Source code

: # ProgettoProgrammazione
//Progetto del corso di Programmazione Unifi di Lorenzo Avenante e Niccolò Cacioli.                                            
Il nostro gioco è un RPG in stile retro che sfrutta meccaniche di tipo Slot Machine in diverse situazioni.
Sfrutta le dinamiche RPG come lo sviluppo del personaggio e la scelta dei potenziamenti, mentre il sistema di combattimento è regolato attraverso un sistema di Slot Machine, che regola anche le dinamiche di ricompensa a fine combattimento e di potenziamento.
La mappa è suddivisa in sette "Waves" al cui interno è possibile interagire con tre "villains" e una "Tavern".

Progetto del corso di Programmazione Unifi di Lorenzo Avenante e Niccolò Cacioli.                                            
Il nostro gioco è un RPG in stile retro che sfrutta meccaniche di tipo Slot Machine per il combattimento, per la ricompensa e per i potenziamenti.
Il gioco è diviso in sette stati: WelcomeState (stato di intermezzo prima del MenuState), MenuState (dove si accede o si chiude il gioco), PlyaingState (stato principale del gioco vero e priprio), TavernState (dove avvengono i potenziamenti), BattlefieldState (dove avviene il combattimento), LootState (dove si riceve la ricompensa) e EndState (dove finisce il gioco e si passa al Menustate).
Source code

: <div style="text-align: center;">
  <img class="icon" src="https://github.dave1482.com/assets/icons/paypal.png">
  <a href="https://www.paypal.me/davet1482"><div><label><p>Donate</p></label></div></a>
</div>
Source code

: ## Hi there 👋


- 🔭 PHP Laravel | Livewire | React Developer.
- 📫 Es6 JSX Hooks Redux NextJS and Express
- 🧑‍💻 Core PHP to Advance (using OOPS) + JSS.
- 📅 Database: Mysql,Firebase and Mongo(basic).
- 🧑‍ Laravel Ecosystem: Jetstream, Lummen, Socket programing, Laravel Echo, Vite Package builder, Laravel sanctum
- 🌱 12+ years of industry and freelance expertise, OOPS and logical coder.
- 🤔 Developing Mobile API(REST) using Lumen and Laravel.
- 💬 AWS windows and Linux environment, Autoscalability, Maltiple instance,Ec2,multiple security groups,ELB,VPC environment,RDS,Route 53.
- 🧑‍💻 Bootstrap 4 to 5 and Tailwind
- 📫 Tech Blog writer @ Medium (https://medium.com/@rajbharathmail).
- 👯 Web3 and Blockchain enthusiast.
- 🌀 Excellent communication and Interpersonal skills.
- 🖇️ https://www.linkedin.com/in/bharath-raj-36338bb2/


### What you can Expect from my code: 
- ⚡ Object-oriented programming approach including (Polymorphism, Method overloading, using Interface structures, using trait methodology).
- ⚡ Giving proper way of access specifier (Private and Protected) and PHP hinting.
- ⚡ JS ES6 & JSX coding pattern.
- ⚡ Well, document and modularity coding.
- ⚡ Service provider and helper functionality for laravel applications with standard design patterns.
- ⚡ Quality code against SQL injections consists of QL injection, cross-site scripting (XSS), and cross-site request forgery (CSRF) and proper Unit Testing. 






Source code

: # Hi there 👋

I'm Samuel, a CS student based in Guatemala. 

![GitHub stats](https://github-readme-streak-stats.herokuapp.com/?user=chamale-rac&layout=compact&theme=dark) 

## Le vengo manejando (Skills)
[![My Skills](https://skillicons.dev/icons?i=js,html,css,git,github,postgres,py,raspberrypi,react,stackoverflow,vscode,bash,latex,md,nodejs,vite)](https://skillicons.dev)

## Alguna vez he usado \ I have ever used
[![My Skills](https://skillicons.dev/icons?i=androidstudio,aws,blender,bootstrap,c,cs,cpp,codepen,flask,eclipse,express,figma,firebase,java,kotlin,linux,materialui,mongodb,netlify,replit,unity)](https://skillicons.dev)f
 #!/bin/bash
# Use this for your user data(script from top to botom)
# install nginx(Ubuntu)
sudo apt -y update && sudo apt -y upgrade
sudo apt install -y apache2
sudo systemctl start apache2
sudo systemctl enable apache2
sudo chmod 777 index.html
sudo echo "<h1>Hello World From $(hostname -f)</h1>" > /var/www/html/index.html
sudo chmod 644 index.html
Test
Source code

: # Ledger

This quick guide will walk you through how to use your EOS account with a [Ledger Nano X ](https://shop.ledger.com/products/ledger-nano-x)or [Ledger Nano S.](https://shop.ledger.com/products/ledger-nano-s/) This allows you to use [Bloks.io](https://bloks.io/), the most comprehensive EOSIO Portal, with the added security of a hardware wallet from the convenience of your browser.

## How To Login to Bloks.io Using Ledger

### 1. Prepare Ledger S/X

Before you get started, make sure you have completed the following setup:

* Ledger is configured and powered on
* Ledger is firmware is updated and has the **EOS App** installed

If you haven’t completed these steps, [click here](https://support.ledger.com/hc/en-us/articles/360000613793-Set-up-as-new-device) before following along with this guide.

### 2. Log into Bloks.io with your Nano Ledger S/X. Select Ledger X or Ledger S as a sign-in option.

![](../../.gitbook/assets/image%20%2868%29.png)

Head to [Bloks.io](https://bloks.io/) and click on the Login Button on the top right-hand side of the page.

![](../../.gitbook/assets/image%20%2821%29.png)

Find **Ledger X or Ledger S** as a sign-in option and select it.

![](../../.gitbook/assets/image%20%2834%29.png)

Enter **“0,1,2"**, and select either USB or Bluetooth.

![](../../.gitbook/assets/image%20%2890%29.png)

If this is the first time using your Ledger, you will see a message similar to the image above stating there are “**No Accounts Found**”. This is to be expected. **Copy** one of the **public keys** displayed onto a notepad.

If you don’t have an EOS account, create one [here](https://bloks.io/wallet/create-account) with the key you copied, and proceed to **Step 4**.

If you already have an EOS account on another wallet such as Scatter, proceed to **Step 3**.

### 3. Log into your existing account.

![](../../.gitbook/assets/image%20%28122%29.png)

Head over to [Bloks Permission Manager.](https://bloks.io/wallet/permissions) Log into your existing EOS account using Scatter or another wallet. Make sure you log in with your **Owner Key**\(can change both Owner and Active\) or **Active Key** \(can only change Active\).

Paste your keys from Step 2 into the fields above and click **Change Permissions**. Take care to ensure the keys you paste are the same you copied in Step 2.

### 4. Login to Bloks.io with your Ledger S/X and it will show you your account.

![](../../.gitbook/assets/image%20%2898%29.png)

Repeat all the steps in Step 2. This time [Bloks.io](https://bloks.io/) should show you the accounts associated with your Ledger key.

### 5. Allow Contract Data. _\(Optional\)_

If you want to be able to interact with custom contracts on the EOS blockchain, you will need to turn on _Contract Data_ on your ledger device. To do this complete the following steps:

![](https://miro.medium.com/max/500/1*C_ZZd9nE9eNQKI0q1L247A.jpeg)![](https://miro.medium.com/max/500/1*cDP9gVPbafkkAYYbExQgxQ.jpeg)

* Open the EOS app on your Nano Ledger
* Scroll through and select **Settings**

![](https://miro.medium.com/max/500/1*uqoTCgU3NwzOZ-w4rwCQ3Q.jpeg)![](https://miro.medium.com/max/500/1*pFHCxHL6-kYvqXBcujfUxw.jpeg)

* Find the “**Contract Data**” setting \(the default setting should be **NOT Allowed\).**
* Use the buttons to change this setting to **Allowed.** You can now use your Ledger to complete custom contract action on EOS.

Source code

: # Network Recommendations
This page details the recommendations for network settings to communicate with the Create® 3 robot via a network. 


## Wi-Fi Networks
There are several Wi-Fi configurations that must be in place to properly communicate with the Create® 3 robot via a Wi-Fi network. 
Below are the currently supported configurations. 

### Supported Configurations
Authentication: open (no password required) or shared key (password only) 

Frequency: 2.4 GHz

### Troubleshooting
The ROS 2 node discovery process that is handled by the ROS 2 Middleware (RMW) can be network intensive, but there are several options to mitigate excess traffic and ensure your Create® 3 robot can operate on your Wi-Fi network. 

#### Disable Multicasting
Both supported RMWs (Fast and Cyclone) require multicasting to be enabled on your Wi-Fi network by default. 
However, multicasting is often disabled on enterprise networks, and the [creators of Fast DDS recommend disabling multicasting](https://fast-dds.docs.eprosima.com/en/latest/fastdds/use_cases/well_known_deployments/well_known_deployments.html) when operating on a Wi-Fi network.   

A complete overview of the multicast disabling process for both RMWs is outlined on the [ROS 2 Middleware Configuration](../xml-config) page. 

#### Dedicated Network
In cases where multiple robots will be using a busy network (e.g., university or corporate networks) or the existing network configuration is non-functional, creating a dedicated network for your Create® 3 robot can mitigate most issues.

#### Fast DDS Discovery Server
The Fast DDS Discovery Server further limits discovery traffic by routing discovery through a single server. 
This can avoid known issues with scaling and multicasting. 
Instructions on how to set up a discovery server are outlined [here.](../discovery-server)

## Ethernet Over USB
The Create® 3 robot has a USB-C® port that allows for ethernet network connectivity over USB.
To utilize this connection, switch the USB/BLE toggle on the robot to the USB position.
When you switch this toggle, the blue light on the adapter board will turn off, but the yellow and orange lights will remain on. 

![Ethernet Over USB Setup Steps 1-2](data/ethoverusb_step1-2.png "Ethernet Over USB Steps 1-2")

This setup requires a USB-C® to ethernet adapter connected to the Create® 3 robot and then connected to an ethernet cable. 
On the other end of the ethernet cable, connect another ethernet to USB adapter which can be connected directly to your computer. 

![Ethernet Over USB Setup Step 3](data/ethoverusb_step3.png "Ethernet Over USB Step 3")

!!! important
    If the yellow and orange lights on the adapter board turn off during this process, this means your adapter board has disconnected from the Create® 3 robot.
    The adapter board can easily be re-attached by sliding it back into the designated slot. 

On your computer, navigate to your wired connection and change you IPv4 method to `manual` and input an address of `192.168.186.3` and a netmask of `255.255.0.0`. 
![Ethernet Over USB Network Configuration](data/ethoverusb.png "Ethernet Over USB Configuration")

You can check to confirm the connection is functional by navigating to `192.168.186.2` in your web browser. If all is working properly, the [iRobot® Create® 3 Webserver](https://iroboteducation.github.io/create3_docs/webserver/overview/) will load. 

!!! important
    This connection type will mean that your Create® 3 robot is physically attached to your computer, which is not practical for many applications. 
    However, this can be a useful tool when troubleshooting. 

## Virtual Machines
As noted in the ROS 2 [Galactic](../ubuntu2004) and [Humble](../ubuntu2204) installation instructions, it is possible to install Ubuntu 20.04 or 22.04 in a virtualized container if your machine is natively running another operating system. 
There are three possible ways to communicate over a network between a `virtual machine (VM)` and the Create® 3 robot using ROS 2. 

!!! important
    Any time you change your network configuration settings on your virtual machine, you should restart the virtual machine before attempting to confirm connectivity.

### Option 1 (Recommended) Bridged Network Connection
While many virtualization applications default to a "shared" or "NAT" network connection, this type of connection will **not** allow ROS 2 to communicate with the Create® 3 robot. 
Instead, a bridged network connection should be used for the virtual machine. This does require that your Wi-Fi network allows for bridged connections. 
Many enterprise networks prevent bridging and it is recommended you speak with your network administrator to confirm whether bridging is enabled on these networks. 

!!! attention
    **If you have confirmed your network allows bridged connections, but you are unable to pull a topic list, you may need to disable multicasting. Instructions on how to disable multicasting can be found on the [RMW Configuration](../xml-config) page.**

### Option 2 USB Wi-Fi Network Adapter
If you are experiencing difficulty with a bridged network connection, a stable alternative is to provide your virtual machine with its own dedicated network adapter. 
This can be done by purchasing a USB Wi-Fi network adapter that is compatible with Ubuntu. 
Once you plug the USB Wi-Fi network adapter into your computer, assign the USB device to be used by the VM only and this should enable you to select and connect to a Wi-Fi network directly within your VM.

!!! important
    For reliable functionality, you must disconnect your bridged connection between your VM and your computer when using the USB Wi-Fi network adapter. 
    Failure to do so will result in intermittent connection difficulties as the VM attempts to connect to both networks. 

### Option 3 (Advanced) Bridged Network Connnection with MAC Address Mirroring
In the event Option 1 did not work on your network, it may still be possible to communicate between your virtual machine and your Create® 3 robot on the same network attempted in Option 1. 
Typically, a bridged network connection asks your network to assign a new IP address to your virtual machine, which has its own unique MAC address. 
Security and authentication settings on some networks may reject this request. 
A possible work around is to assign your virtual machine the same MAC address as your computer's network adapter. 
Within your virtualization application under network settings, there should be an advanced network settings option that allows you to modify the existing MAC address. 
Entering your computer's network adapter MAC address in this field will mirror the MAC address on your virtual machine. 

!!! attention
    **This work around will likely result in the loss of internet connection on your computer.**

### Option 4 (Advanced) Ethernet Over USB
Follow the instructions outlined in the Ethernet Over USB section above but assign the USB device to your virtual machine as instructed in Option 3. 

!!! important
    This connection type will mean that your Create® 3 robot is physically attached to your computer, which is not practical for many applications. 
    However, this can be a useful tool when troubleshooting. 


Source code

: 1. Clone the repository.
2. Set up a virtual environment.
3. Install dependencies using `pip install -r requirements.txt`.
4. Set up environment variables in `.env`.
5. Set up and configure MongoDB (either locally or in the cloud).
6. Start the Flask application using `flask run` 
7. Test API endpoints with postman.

++++++++++

How to complete this task:
Copy the lines of the data verbatim, starting at the line containing "### 5. Allow Contract Data. _\(Optional\)_" and ending at the line containing "and select **Settings**".

Completed exercise:
### 5. Allow Contract Data. _\(Optional\)_

If you want to be able to interact with custom contracts on the EOS blockchain, you will need to turn on _Contract Data_ on your ledger device. To do this complete the following steps:

![](https://miro.medium.com/max/500/1*C_ZZd9nE9eNQKI0q1L247A.jpeg)![](https://miro.medium.com/max/500/1*cDP9gVPbafkkAYYbExQgxQ.jpeg)

* Open the EOS app on your Nano Ledger
* Scroll through and select **Settings**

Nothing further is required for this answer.